Why does the Java Scheduler exhibit significant time drift on Windows?
As pointed out in the comments, the ScheduledThreadPoolExecutor
bases its calculations on System.nanoTime()
. For better or worse, the old Timer
API however preceeded nanoTime()
, and so uses System.currentTimeMillis()
instead.
The difference here might seem subtle, but is more significant than one might expect. Contrary to popular belief, nanoTime()
is not just a "more accurate version" of currentTimeMillis()
. Millis is locked to system time, whereas nanos is not. Or as the docs put it:
This method can only be used to measure elapsed time and is not related to any other notion of system or wall-clock time. [...] The values returned by this method become meaningful only when the difference between two such values, obtained within the same instance of a Java virtual machine, is computed.
In your example, you're not following this guidance for the values to be "meaningful" - understandably, because the ScheduledThreadPoolExecutor
only uses nanoTime()
as an implementation detail. But the end result is the same, that being that you can't guarantee that it will stay synchronised to the system clock.
But why not? Seconds are seconds, right, so the two should stay in sync from a certain, known point?
Well, in theory, yes. But in practice, probably not.
Taking a look at the relevant native code on windows:
LARGE_INTEGER current_count;
QueryPerformanceCounter(¤t_count);
double current = as_long(current_count);
double freq = performance_frequency;
jlong time = (jlong)((current/freq) * NANOSECS_PER_SEC);
return time;
We see nanos()
uses the QueryPerformanceCounter
API, which works by QueryPerformanceCounter
getting the "ticks" of a frequency that's defined by QueryPerformanceFrequency
. That frequency will stay identical, but the timer it's based off, and its synchronistaion algorithm that windows uses, varies by configuration, OS, and underlying hardware. Even ignoring the above, it's never going to be close to 100% accurate (it's based of a reasonably cheap crystal oscillator somewhere on the board, not a Caesium time standard!) so it's going to drift out with the system time as NTP keeps it in sync with reality.
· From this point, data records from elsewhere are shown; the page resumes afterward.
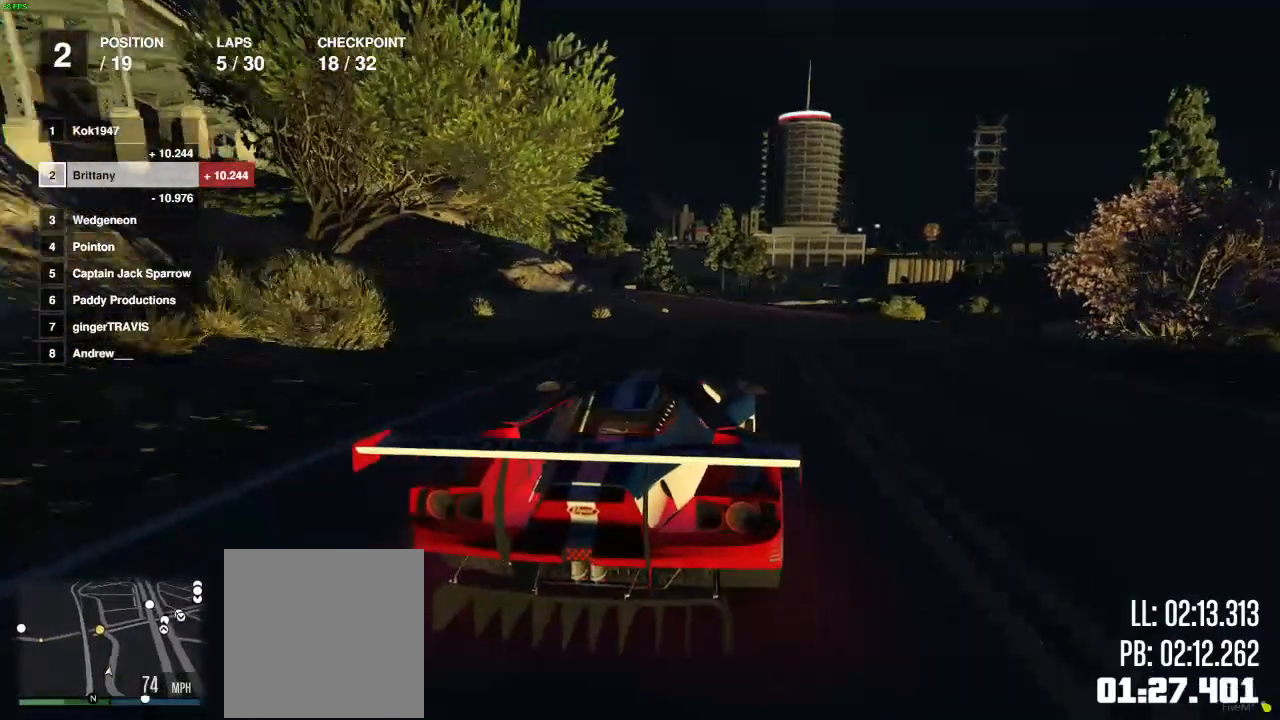
{"buttons": ["R2"], "left_stick": "center", "right_stick": "center", "events": [[67, "left_stick", "right"], [150, "left_stick", "center"]]}
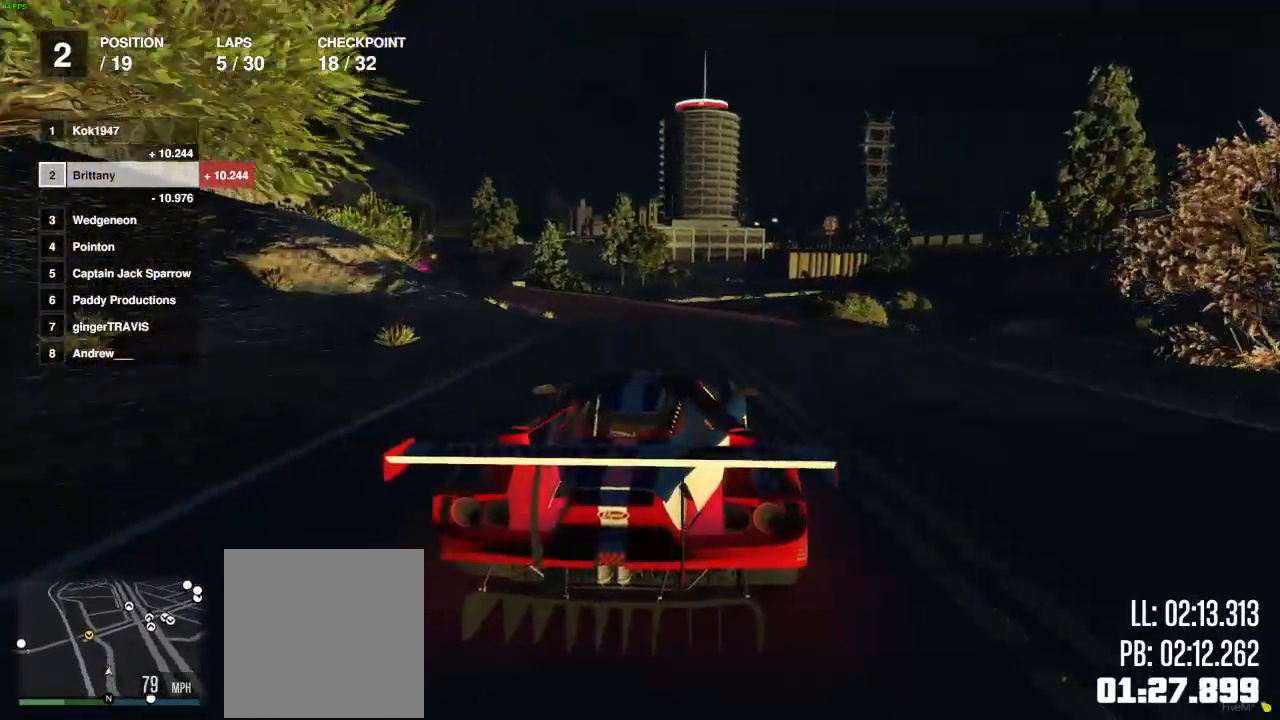
{"buttons": ["R2"], "left_stick": "center", "right_stick": "center", "events": [[350, "left_stick", "left"], [467, "left_stick", "center"]]}
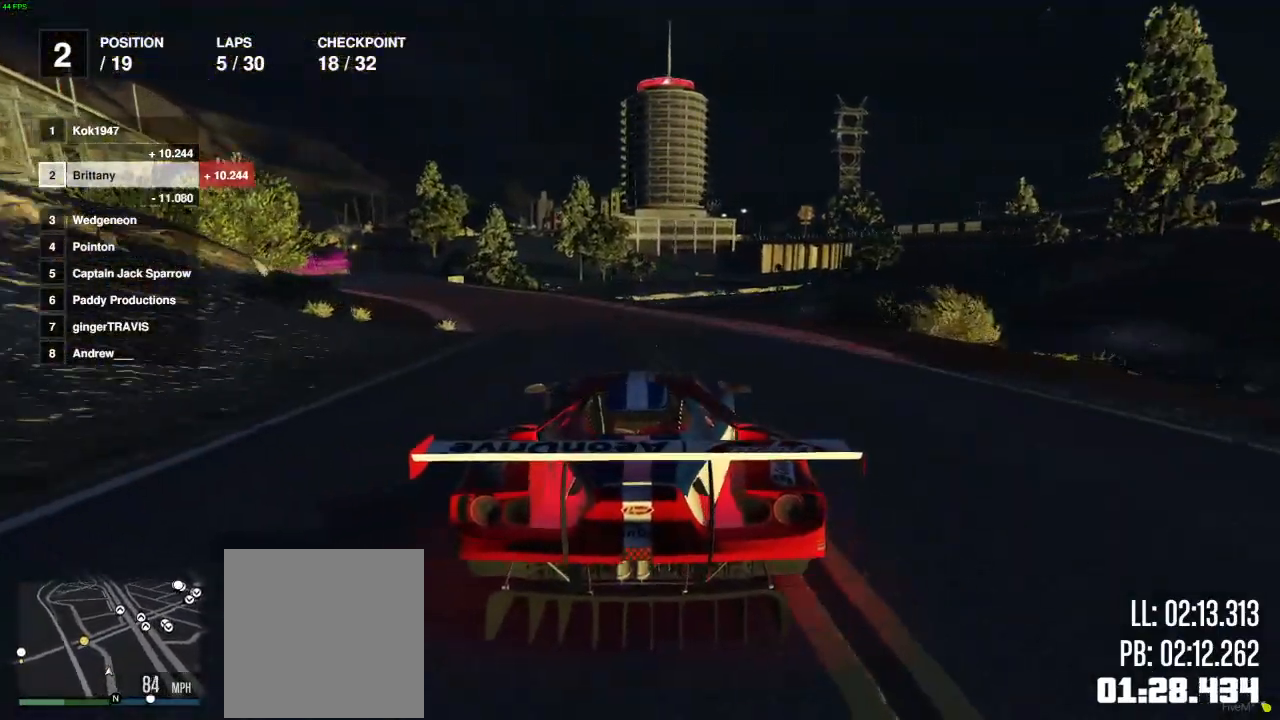
{"buttons": ["R2"], "left_stick": "center", "right_stick": "center", "events": [[233, "left_stick", "left"], [300, "left_stick", "center"]]}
In particular, this link gives some useful background, and reinforces the above pont:
When you need time stamps with a resolution of 1 microsecond or better and you don't need the time stamps to be synchronized to an external time reference, choose QueryPerformanceCounter.
(Bolding is mine.)
For your specific case of Windows 7 performing badly, note that in Windows 8+, the TSC synchronisation algorithm was improved, and QueryPerformanceCounter
was always based on a TSC (as oppose to Windows 7, where it could be a TSC, HPET or the ACPI PM timer - the latter of which is especially rather inaccurate.) I suspect this is the most likely reason the situation improves tremendously on Windows 10.
That being said, the above factors still mean that you can't rely on the ScheduledThreadPoolExecutor
to keep in time with "real" time - it will always drift. If that drift is an issue, then it's not a solution you can rely on in this context.
Side note: In Windows 8+, there is a GetSystemTimePreciseAsFileTime
function which offers the high resolution of QueryPerformanceCounter
combined with the accuracy of the system time. If Windows 7 was dropped as a supported platform, this could in theory be used to provide a System.getCurrentTimeNanos()
method or similar, assuming other similar native functions exist for other supported platforms.
CronScheduler is a project of mine designed to be proof against time drift problem, and at the same time it avoids some of the problems with the old Timer
class described in this post.
Example usage:
Duration syncPeriod = Duration.ofMinutes(1);
CronScheduler cron = CronScheduler.create(syncPeriod);
cron.scheduleAtFixedRateSkippingToLatest(0, 1, TimeUnit.MINUTES, runTimeMillis -> {
// Collect and send summary metrics to a remote monitoring system
});
Note: this project was actually inspired by this StackOverflow question.